(What to do) Reproduce the data from its first line through the line containing "Поступок писателя Захара", substituting "Map" for "Leaflet" and leaving everything else unchanged.

------------------------

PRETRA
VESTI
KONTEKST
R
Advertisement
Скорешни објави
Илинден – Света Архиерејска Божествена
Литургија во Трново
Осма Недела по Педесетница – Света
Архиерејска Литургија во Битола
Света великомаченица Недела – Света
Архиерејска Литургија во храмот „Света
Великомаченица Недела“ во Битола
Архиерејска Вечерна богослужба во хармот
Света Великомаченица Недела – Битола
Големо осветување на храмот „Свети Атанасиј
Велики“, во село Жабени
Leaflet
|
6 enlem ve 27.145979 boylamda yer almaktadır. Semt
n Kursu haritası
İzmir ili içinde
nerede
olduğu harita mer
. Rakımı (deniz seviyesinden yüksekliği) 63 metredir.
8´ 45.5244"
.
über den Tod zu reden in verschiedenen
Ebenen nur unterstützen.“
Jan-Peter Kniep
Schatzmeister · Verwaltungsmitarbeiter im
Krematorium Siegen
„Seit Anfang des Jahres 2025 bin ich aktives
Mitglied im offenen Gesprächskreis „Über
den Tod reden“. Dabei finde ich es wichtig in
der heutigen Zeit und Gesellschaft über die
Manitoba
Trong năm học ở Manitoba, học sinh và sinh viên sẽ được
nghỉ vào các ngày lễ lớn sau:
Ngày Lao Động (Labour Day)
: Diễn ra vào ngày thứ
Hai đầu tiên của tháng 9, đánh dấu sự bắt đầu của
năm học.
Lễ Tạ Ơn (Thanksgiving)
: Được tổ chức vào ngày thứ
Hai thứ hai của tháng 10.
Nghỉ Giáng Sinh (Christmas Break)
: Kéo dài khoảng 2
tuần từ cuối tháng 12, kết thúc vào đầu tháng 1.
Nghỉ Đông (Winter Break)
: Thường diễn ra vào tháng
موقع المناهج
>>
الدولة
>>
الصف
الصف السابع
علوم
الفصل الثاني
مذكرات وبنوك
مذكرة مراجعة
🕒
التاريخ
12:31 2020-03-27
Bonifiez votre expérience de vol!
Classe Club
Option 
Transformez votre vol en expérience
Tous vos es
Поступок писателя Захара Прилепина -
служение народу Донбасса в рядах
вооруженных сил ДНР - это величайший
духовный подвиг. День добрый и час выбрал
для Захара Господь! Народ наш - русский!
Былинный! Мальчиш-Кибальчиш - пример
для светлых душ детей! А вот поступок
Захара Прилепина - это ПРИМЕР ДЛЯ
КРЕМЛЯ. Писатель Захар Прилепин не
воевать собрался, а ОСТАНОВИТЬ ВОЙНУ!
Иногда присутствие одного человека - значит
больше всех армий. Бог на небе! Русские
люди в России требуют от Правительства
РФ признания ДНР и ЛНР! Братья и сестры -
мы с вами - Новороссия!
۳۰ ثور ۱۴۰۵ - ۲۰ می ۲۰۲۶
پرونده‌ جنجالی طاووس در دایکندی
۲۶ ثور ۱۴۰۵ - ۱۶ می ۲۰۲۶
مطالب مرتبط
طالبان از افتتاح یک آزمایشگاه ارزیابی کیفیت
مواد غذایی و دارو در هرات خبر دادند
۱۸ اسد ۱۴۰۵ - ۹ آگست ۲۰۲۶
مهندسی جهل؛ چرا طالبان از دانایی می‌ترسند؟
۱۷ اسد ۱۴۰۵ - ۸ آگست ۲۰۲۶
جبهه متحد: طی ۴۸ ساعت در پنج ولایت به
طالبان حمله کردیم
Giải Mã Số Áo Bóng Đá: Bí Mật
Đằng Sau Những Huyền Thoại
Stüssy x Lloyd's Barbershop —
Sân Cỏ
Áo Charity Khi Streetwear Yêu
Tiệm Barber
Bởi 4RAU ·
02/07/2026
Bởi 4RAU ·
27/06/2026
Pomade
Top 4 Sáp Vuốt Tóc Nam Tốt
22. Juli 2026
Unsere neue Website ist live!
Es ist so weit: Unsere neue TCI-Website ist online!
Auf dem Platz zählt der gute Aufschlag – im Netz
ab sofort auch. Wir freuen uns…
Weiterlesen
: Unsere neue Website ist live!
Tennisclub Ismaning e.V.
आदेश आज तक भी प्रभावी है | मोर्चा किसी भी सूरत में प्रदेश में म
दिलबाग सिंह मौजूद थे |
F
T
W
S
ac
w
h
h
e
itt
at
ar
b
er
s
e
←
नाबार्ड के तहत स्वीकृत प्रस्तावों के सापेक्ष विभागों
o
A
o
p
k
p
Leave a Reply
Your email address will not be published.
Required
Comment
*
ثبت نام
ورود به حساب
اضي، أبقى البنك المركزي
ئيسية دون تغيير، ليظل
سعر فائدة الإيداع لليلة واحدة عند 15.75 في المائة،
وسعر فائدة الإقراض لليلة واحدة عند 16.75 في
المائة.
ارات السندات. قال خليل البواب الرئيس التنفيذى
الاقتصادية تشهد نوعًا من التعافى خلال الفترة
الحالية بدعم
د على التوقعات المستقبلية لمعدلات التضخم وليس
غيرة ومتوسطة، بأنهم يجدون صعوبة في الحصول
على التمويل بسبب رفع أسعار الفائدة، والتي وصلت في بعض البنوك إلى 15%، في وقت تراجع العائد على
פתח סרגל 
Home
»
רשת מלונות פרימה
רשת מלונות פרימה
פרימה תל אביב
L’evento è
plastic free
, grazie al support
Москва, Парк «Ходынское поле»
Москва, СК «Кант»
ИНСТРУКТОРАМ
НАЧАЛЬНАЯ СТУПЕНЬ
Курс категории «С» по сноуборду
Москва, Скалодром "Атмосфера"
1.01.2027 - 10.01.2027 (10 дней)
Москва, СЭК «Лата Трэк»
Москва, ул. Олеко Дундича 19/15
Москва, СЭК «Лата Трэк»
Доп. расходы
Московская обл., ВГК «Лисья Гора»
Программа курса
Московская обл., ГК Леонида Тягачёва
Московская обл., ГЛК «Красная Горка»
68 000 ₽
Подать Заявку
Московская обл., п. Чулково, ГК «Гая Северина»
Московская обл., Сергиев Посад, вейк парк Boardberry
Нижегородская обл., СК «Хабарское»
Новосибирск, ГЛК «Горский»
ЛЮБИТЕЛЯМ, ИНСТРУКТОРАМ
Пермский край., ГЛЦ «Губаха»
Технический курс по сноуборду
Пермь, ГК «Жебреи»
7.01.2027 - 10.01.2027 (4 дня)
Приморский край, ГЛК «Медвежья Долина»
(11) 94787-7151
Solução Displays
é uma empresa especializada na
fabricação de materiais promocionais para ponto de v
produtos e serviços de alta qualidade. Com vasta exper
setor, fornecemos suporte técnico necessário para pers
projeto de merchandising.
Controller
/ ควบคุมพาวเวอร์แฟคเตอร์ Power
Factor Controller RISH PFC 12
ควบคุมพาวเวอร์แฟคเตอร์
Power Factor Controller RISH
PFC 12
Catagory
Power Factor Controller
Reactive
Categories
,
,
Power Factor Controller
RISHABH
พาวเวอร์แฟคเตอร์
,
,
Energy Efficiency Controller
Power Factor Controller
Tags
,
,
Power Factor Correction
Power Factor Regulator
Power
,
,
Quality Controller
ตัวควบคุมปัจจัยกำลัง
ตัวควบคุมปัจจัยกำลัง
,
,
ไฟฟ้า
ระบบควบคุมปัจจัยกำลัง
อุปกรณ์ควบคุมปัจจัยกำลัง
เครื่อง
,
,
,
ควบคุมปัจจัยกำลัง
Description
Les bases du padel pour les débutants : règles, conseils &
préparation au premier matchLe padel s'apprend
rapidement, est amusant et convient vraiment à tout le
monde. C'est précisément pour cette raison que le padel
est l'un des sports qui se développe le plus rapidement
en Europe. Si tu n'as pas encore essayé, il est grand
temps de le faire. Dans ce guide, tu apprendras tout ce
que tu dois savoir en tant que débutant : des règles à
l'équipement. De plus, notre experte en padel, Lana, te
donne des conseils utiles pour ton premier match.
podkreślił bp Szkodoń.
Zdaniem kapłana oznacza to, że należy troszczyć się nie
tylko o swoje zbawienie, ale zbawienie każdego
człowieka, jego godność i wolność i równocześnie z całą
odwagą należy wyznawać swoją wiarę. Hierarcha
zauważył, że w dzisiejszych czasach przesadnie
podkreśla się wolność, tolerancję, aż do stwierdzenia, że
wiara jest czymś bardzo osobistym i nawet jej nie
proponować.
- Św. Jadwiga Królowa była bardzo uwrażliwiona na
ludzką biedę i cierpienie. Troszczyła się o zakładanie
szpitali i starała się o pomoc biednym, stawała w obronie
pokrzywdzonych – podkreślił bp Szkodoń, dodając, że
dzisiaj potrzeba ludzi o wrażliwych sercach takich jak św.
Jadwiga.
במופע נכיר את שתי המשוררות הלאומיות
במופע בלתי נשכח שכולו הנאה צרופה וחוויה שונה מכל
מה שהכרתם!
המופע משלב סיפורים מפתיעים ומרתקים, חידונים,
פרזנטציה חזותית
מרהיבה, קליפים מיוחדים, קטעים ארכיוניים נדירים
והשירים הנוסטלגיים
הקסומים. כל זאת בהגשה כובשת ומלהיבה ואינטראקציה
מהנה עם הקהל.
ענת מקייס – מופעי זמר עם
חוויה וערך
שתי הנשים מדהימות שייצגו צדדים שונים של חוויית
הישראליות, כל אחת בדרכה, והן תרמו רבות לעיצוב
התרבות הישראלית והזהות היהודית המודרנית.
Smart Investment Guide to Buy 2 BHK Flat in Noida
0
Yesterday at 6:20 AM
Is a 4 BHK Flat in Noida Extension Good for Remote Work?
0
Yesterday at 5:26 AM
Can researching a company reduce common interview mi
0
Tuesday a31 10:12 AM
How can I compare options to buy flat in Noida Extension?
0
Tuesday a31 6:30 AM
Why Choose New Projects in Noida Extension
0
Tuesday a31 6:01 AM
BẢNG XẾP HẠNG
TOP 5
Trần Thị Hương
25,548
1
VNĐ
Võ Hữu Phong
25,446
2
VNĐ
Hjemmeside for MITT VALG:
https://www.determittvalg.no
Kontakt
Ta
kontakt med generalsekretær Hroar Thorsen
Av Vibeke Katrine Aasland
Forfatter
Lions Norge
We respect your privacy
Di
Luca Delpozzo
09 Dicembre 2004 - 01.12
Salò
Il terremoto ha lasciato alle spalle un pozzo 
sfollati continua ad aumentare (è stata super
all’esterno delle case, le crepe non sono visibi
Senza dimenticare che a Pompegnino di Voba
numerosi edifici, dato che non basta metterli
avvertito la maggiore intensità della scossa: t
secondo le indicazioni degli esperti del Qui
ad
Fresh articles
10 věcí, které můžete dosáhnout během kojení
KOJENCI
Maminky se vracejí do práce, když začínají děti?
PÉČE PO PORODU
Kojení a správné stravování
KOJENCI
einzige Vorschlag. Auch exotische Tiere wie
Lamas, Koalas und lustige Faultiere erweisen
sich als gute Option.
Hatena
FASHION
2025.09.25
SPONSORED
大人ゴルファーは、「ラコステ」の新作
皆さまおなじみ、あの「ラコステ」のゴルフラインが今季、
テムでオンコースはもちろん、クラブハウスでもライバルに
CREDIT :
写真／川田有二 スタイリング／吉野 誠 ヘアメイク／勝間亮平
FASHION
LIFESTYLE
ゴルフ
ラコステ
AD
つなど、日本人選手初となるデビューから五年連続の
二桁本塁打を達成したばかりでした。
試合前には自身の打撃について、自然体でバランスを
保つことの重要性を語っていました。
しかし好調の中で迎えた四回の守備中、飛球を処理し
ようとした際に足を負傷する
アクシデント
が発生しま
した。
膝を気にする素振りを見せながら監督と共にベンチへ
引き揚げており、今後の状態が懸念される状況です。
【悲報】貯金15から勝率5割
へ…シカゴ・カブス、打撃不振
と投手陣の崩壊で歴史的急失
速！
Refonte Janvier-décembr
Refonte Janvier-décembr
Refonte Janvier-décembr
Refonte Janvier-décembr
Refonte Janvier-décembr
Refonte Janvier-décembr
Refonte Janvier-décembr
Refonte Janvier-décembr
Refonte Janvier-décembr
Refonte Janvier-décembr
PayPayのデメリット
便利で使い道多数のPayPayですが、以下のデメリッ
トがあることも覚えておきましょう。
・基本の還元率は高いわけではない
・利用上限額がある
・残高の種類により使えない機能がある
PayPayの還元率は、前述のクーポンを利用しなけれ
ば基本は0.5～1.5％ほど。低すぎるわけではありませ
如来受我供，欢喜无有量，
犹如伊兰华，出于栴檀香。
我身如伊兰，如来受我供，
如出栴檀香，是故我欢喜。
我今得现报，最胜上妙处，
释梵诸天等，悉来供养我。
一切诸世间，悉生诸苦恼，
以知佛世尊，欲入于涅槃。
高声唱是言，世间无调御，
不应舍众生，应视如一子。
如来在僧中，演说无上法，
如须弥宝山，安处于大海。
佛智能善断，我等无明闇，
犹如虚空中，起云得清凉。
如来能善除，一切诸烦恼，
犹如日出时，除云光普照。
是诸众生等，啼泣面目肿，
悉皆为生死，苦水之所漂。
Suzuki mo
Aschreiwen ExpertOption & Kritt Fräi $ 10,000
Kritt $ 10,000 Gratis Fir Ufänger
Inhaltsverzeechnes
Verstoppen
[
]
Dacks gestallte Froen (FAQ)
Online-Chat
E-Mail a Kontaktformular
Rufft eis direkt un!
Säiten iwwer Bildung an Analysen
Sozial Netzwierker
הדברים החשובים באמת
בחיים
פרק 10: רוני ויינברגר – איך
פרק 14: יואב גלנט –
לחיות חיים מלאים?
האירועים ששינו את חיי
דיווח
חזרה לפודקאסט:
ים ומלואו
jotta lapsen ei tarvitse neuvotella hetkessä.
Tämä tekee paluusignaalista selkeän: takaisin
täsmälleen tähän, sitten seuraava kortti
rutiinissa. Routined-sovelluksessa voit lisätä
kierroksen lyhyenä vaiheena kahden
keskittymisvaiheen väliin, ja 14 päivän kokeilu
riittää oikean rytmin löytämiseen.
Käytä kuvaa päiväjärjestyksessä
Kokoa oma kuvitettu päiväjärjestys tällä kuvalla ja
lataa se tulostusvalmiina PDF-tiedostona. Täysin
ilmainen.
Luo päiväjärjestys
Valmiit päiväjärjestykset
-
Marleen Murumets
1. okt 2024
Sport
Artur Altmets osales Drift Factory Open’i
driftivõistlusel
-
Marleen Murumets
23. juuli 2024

------------------------

(Solution to the exercise)
PRETRA
VESTI
KONTEKST
R
Advertisement
Скорешни објави
Илинден – Света Архиерејска Божествена
Литургија во Трново
Осма Недела по Педесетница – Света
Архиерејска Литургија во Битола
Света великомаченица Недела – Света
Архиерејска Литургија во храмот „Света
Великомаченица Недела“ во Битола
Архиерејска Вечерна богослужба во хармот
Света Великомаченица Недела – Битола
Големо осветување на храмот „Свети Атанасиј
Велики“, во село Жабени
Map
|
6 enlem ve 27.145979 boylamda yer almaktadır. Semt
n Kursu haritası
İzmir ili içinde
nerede
olduğu harita mer
. Rakımı (deniz seviyesinden yüksekliği) 63 metredir.
8´ 45.5244"
.
über den Tod zu reden in verschiedenen
Ebenen nur unterstützen.“
Jan-Peter Kniep
Schatzmeister · Verwaltungsmitarbeiter im
Krematorium Siegen
„Seit Anfang des Jahres 2025 bin ich aktives
Mitglied im offenen Gesprächskreis „Über
den Tod reden“. Dabei finde ich es wichtig in
der heutigen Zeit und Gesellschaft über die
Manitoba
Trong năm học ở Manitoba, học sinh và sinh viên sẽ được
nghỉ vào các ngày lễ lớn sau:
Ngày Lao Động (Labour Day)
: Diễn ra vào ngày thứ
Hai đầu tiên của tháng 9, đánh dấu sự bắt đầu của
năm học.
Lễ Tạ Ơn (Thanksgiving)
: Được tổ chức vào ngày thứ
Hai thứ hai của tháng 10.
Nghỉ Giáng Sinh (Christmas Break)
: Kéo dài khoảng 2
tuần từ cuối tháng 12, kết thúc vào đầu tháng 1.
Nghỉ Đông (Winter Break)
: Thường diễn ra vào tháng
موقع المناهج
>>
الدولة
>>
الصف
الصف السابع
علوم
الفصل الثاني
مذكرات وبنوك
مذكرة مراجعة
🕒
التاريخ
12:31 2020-03-27
Bonifiez votre expérience de vol!
Classe Club
Option 
Transformez votre vol en expérience
Tous vos es
Поступок писателя Захара Прилепина -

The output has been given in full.